Friday 18 September 2009

readdir in the wrong order

This week we found an interesting bug (which seems quite obvious really, but still threw a spanner in the works) which was that using the readdir function doesn't equate to ls'ing a directory, i.e. you can't be sure that the files will be in alphanumeric order.

So, as you can probably work out, I had a method using this function to obtain a list of files in a directory, and then was passing the list to another program.

This program, although we make a promise that if two(or three if multpilexed) files for a lane generated with this program everything would be in the correct order, doesn't actually do any internal ordering of the list of files passed to it (where was that documented?) and so just readdir alone, passing the list of files, meant that they weren't guaranteed to be in the correct order needed. AAHHHH!

So, a quick sort to the list, and everything is now fine, but that was a bit of a surprise. So was spending 2 days trying to reorder the files that had been created wrongly, although I now have a script that can do this should it happen again, which on the farm only takes about 10 minutes.

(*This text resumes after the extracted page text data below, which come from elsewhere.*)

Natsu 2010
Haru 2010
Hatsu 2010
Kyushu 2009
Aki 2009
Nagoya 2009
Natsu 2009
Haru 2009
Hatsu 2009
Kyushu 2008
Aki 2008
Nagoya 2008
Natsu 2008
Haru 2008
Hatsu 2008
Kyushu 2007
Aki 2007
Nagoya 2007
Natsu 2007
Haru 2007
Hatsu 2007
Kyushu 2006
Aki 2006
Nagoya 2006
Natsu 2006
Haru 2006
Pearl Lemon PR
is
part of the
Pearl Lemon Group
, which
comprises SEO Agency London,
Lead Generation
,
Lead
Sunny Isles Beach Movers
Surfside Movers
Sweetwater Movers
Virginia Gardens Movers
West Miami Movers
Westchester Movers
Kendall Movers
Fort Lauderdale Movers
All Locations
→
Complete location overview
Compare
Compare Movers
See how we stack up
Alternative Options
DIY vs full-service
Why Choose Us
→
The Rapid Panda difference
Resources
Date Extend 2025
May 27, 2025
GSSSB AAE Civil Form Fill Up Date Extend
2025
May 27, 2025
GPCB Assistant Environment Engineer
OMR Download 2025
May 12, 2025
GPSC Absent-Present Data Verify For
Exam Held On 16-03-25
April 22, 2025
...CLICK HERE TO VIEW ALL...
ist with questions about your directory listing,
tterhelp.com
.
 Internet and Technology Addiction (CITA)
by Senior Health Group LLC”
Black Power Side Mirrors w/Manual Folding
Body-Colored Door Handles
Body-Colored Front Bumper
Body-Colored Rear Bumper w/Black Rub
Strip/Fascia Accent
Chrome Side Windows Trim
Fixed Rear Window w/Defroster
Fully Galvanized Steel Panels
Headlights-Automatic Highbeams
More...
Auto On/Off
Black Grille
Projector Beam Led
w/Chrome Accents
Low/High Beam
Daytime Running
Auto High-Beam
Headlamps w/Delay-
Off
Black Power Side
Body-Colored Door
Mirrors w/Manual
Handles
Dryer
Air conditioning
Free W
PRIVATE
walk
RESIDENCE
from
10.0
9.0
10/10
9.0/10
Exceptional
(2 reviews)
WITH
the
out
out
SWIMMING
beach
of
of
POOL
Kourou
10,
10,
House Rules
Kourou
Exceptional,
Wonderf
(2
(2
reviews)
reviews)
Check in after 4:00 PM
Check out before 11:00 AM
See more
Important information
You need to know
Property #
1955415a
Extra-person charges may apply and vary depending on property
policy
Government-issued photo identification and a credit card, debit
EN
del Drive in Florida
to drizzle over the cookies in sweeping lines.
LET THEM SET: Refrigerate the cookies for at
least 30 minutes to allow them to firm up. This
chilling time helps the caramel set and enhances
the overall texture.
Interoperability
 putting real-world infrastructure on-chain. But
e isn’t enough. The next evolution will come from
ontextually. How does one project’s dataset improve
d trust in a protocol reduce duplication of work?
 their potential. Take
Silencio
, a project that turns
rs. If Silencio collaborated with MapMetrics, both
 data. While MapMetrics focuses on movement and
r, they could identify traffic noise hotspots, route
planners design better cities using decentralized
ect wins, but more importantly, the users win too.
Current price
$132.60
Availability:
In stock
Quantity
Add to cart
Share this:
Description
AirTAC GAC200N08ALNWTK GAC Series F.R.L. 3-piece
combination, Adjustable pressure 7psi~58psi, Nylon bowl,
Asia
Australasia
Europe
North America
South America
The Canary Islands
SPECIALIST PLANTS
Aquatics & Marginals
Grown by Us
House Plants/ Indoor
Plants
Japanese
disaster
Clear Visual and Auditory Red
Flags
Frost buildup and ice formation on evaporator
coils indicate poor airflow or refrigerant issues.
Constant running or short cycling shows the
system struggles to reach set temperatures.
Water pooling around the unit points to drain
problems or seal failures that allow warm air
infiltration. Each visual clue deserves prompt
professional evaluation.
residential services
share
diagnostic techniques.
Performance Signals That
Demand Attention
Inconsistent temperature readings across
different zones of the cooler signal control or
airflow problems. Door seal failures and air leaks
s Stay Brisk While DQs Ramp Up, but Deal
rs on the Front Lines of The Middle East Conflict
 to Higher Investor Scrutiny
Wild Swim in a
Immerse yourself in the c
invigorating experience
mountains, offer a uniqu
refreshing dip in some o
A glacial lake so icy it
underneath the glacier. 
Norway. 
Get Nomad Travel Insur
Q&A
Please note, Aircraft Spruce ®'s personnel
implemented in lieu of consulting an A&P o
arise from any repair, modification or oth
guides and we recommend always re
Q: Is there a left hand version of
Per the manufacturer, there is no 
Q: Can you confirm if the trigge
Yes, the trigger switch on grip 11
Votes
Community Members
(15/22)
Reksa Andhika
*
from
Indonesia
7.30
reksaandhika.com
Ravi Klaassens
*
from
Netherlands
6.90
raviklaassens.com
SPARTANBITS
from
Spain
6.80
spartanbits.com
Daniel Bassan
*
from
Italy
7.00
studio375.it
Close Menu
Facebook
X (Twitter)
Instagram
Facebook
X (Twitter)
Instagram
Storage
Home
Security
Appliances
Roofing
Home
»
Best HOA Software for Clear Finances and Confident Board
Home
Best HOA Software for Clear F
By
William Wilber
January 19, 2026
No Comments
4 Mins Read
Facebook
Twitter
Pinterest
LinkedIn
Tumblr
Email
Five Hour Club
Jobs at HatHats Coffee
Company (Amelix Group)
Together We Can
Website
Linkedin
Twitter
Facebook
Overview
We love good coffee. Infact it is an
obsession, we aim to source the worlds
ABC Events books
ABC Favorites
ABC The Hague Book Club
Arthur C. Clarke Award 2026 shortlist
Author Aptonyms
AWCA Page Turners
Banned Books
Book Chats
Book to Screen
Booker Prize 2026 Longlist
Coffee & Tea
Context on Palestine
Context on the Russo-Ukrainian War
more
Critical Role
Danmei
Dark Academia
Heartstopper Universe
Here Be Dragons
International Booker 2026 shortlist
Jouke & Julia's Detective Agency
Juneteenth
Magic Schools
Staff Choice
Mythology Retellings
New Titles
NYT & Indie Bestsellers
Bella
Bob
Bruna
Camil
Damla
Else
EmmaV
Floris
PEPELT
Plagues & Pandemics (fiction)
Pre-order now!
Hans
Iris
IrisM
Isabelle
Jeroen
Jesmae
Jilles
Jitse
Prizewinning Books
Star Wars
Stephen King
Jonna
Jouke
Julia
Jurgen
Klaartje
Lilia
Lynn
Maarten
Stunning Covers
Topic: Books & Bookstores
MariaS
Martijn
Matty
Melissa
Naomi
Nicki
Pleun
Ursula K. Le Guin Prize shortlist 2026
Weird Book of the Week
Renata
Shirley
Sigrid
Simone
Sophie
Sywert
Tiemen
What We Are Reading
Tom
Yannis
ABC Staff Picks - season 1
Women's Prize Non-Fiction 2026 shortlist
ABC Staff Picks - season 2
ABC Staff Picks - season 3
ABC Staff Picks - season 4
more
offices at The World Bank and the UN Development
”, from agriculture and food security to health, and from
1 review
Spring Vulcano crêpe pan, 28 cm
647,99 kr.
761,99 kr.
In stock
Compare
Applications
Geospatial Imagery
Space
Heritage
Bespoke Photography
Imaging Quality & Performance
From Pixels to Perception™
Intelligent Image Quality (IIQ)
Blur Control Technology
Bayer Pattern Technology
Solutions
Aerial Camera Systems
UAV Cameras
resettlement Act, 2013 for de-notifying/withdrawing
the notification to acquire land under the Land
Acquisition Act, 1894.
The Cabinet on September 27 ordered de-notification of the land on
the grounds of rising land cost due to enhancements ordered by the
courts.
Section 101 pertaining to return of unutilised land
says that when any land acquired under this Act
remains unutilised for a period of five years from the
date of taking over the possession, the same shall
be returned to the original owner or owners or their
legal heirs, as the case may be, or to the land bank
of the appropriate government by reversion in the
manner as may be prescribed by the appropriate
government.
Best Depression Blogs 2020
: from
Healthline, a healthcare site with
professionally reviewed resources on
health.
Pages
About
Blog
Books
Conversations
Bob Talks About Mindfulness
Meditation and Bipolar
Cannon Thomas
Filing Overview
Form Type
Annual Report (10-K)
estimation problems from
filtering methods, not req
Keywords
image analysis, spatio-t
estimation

So, as I said, an interesting bug. I will just have to remember that if I do anything with a list from readdir in future, run a sort on it afterwards, just in case.

2 comments:

chorny said...

Order returned is not documented at all. So you should not rely on any order.

They are returned in order provided by OS. Returning sorted list them would mean necessity to read them all first, not one by one.

Unknown said...

Hi,

ls sorts by default. The output of readdir is not documented, but you can get the same order from readdir() and ls -1f in case you need it.